Diet Intermiten Fasting, Tingkatkan Risiko Kematian?
- Pexels/rawpixel.com
AMERIKA – Selama bertahun-tahun, intermiten fasting dianggap sebagai salah satu metode ampuh untuk menurunkan berat badan. Intermiten fasting sendiri merupakan pengaturan pola makan dengan cara berpuasa, yaitu menggunakan jeda waktu untuk bisa mengonsumsi makanan. Umumnya dilakukan dalam waktu 16 jam berpuasa, dan 8 jam untuk mengkonsumsi makanan.
Namun sayangnya, baru-baru ini intermiten fasting disebut-sebut bisa menyebabkan risiko kematian. Benarkah demikian? Melansir laman health Maret 2024 lalu, Asosiasi Kesehatan Amerika mengumumkan penelitian yang mengaitkan intermiten fasting dengan peningkatan risiko kematian akibat penyakit jantung.
Para ilmuan menemukan bahwa orang yang menerapkan pola 16:8 atau hanya makan dalam jangka waktu 8 jam memiliki risiko 91 persen meninggal akibat penyakit jantung. Dibandingkan dengan mereka yang makan selama 12 jam atau 16 jam dalam sehari.
Hal tersebut diungkap oleh penulis utama penelitian yang juga seorang profesor di Fakultas Kedokteran Universitas Shanghai Jiao Tong di Shanghai, Victor Wenze Zhong, PhD.
"Penting bagi pasien terutama mereka yang memiliki penyakit jantung atau kanker. Mereka dengan riwayat penyakit tersebut harus menyadari hubungan antara penyakit jantung dan kanker, jendela makan 8 jam dan peningkatan risiko kematian akibat penyakit jantung," kata dia dalam rilis resminya.

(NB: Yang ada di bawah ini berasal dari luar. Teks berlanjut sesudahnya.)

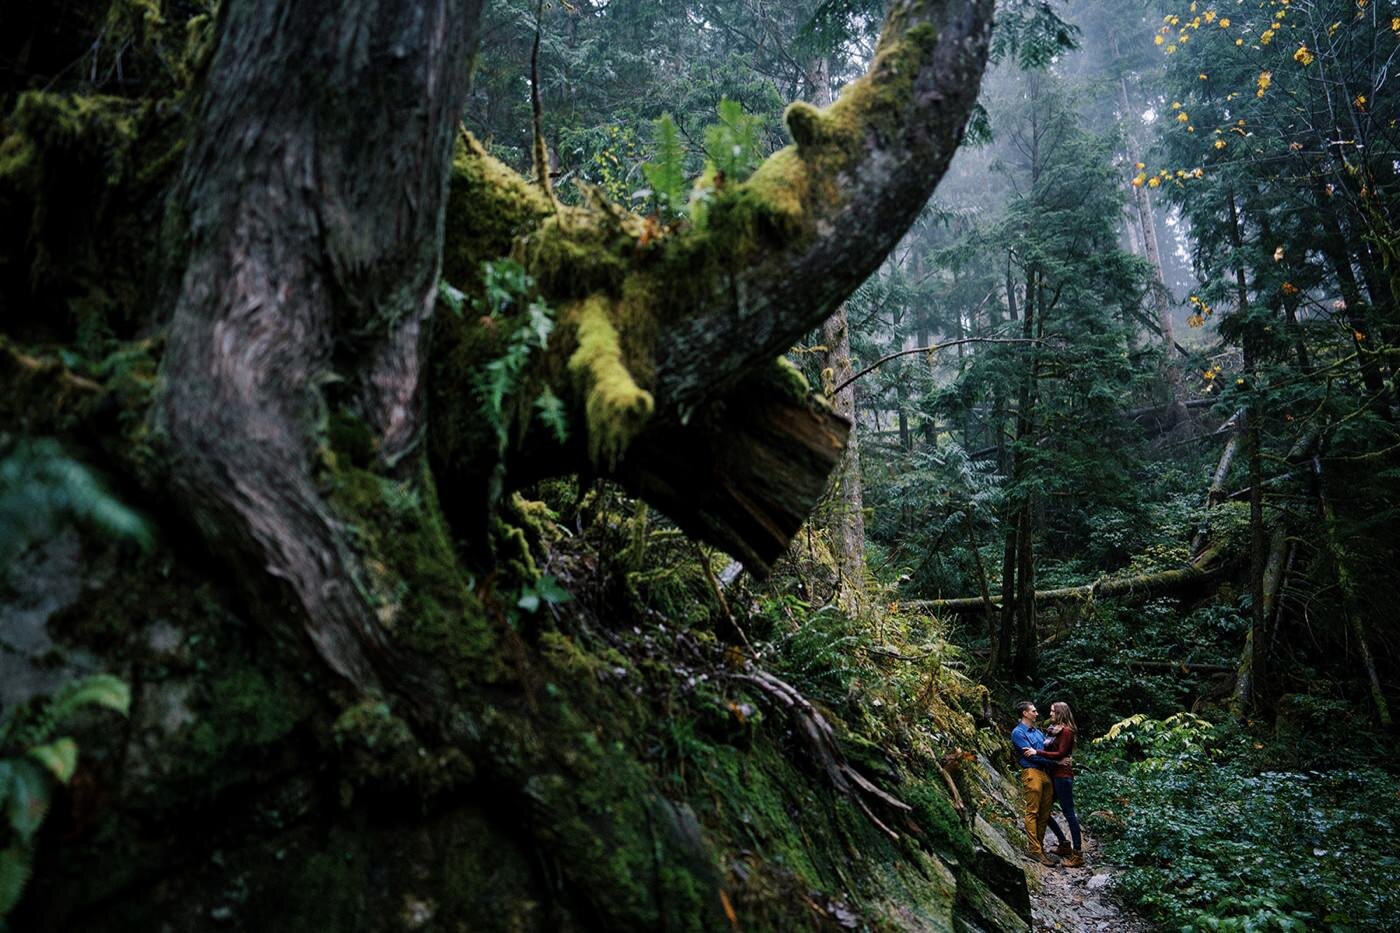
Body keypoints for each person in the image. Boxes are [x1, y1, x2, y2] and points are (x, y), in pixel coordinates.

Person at [1009, 701, 1069, 866]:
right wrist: (1055, 762)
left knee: (1044, 814)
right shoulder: (1018, 733)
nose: (1037, 714)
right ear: (1025, 713)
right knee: (1032, 811)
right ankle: (1034, 850)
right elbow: (1031, 756)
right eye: (1033, 711)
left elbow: (1047, 751)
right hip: (1032, 772)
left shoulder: (1037, 732)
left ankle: (1040, 848)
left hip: (1045, 773)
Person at [1029, 701, 1083, 868]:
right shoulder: (1054, 731)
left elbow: (1060, 753)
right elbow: (1055, 752)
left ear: (1060, 713)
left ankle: (1078, 854)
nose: (1050, 714)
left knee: (1069, 813)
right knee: (1043, 810)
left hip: (1063, 776)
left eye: (1053, 711)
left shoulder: (1066, 731)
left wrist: (1037, 752)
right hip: (1054, 774)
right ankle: (1063, 843)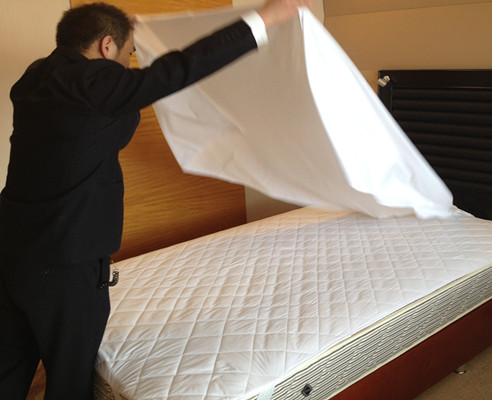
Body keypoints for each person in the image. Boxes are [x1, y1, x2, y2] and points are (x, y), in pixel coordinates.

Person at [0, 0, 311, 398]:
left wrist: (128, 31)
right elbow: (181, 68)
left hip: (13, 251)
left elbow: (103, 118)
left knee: (8, 368)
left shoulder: (36, 78)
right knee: (70, 382)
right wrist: (264, 18)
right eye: (129, 53)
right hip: (63, 263)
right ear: (106, 45)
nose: (129, 64)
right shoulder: (92, 81)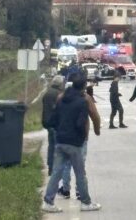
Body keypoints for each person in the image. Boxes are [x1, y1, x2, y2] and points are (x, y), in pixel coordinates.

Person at [42, 74, 101, 213]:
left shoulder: (61, 98)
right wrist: (94, 132)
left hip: (60, 140)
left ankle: (48, 202)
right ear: (83, 86)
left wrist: (59, 130)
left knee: (57, 172)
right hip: (75, 143)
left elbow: (53, 119)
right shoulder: (84, 100)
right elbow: (90, 119)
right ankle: (85, 202)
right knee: (80, 173)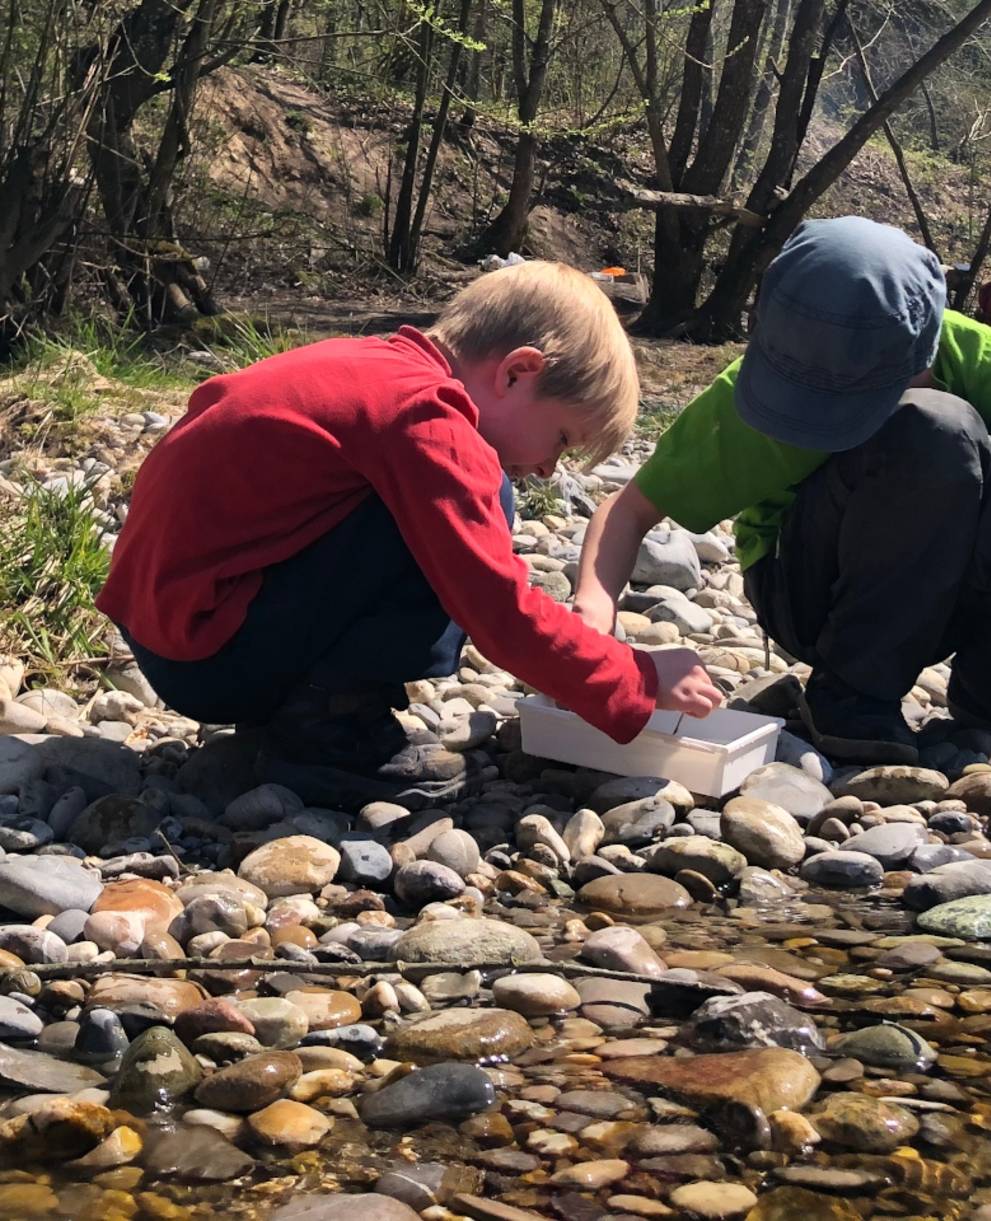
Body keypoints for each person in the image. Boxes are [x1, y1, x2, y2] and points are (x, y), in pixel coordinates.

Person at [96, 261, 722, 810]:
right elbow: (496, 609)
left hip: (174, 629)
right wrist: (633, 677)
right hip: (211, 657)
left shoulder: (369, 365)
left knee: (482, 488)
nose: (547, 469)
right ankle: (325, 731)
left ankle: (298, 708)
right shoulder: (423, 416)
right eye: (561, 440)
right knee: (483, 496)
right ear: (517, 373)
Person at [574, 216, 991, 765]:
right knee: (936, 430)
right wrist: (589, 632)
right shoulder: (755, 394)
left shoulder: (975, 359)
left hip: (949, 595)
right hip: (808, 592)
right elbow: (628, 511)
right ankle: (851, 689)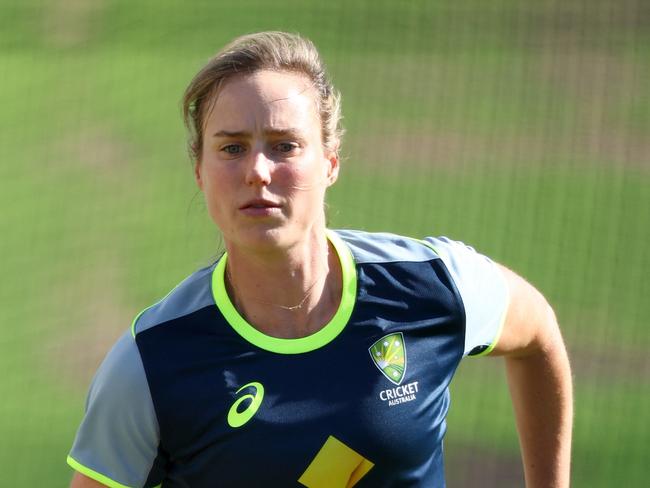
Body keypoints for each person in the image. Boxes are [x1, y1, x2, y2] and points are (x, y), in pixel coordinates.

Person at [67, 31, 572, 488]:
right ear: (199, 170)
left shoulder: (429, 285)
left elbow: (537, 333)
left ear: (330, 161)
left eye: (284, 146)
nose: (258, 171)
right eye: (232, 148)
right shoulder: (152, 362)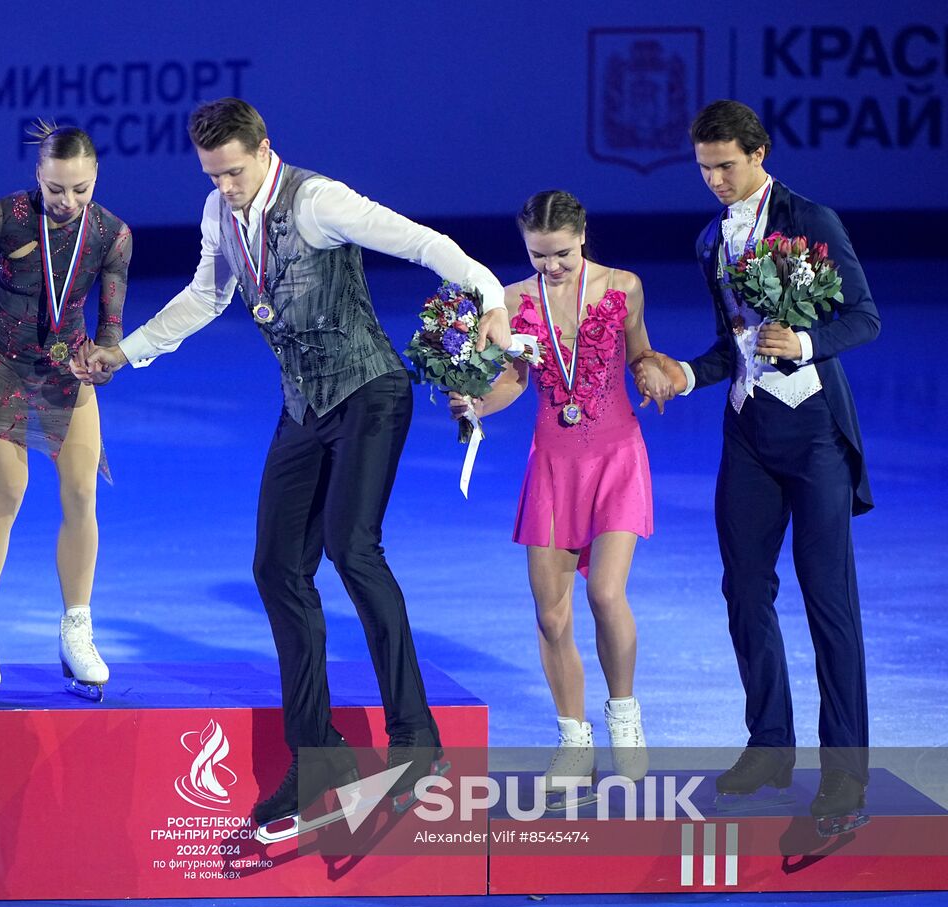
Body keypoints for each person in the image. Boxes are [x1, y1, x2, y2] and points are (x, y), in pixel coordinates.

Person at [73, 97, 511, 836]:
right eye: (213, 176)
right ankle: (317, 755)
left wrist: (491, 297)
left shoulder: (320, 201)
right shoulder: (220, 214)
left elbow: (422, 242)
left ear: (264, 149)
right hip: (304, 407)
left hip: (370, 391)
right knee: (276, 567)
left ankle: (417, 738)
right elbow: (207, 296)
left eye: (235, 173)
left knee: (352, 547)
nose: (226, 188)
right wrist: (127, 350)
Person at [636, 100, 879, 834]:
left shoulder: (811, 218)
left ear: (760, 153)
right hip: (747, 432)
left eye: (726, 166)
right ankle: (771, 743)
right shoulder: (710, 238)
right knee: (743, 590)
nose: (714, 180)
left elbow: (863, 317)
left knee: (828, 604)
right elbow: (730, 346)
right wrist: (681, 372)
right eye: (705, 168)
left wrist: (803, 344)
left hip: (812, 438)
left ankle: (845, 779)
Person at [449, 192, 654, 811]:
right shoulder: (512, 303)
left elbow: (641, 351)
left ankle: (624, 717)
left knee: (605, 593)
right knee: (551, 615)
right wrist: (476, 405)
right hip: (553, 466)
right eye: (539, 256)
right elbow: (515, 379)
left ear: (583, 236)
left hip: (617, 457)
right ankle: (574, 741)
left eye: (562, 254)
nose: (552, 266)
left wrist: (653, 371)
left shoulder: (624, 287)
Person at [0, 123, 132, 704]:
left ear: (95, 179)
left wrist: (104, 359)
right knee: (9, 490)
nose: (67, 202)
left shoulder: (111, 235)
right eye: (56, 189)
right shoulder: (4, 216)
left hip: (64, 365)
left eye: (79, 190)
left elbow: (109, 325)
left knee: (81, 493)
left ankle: (77, 629)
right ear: (38, 176)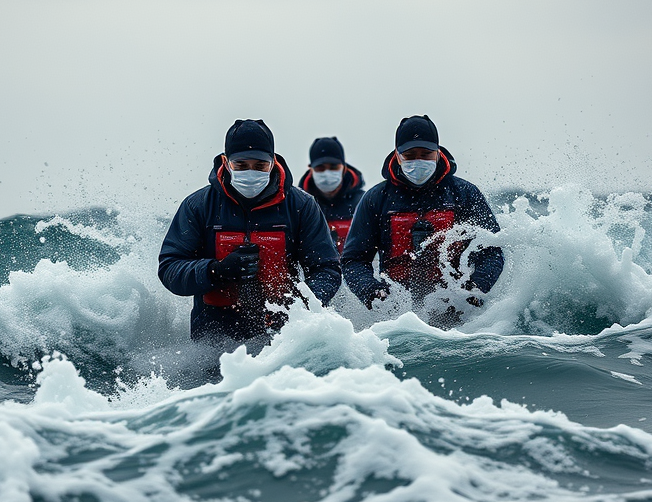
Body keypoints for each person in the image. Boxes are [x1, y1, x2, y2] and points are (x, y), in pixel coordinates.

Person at [159, 119, 342, 346]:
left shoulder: (301, 205)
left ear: (273, 162)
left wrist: (299, 309)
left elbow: (327, 269)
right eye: (241, 165)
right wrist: (216, 270)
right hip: (212, 340)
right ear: (226, 162)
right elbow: (169, 269)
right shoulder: (198, 205)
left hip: (284, 339)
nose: (251, 172)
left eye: (260, 165)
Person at [341, 115, 503, 322]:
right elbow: (353, 260)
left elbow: (492, 250)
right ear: (398, 156)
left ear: (438, 153)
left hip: (458, 312)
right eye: (410, 155)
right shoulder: (375, 199)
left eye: (426, 154)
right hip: (397, 318)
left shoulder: (465, 194)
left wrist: (477, 286)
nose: (419, 161)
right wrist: (370, 290)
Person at [297, 136, 366, 253]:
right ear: (311, 169)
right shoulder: (299, 206)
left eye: (333, 167)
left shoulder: (364, 203)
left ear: (344, 167)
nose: (327, 173)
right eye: (320, 168)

Hasil temuan penuh kontroversial
Para peneliti meninjau informasi dari lebih dari 20.000 orang dewasa di Amerika Serikat yang terdaftar antara tahun 2003 hingga 2018 dalam Survei Pemeriksaan Kesehatan dan Gizi Nasional, sebuah studi yang dirancang untuk menilai status kesehatan dan gizi orang dewasa dan anak-anak di Amerika Serikat.
Peserta mencakup jumlah laki-laki dan perempuan dengan rasio jumlah yang kira-kira sama. Sekitar tiga perempatnya berkulit putih, 11 persen Hispanik, 8 persen kulit hitam, dan sisanya mengidentifikasi diri sebagai kategori ras lain.
Peserta melaporkan rincian konsumsi makanan dan pola survei pada dua hari terpisah. Para peneliti memantau partisipan selama rata-rata delapan tahun.
Selain menemukan hubungan umum antara makan hanya dalam jangka waktu delapan jam dan risiko kematian akibat penyakit kardiovaskular yang lebih tinggi. Para peneliti juga menemukan bahwa orang dengan penyakit jantung yang mengikuti praktik ini memiliki peningkatan risiko kematian akibat stroke atau stroke sebesar 66 persen.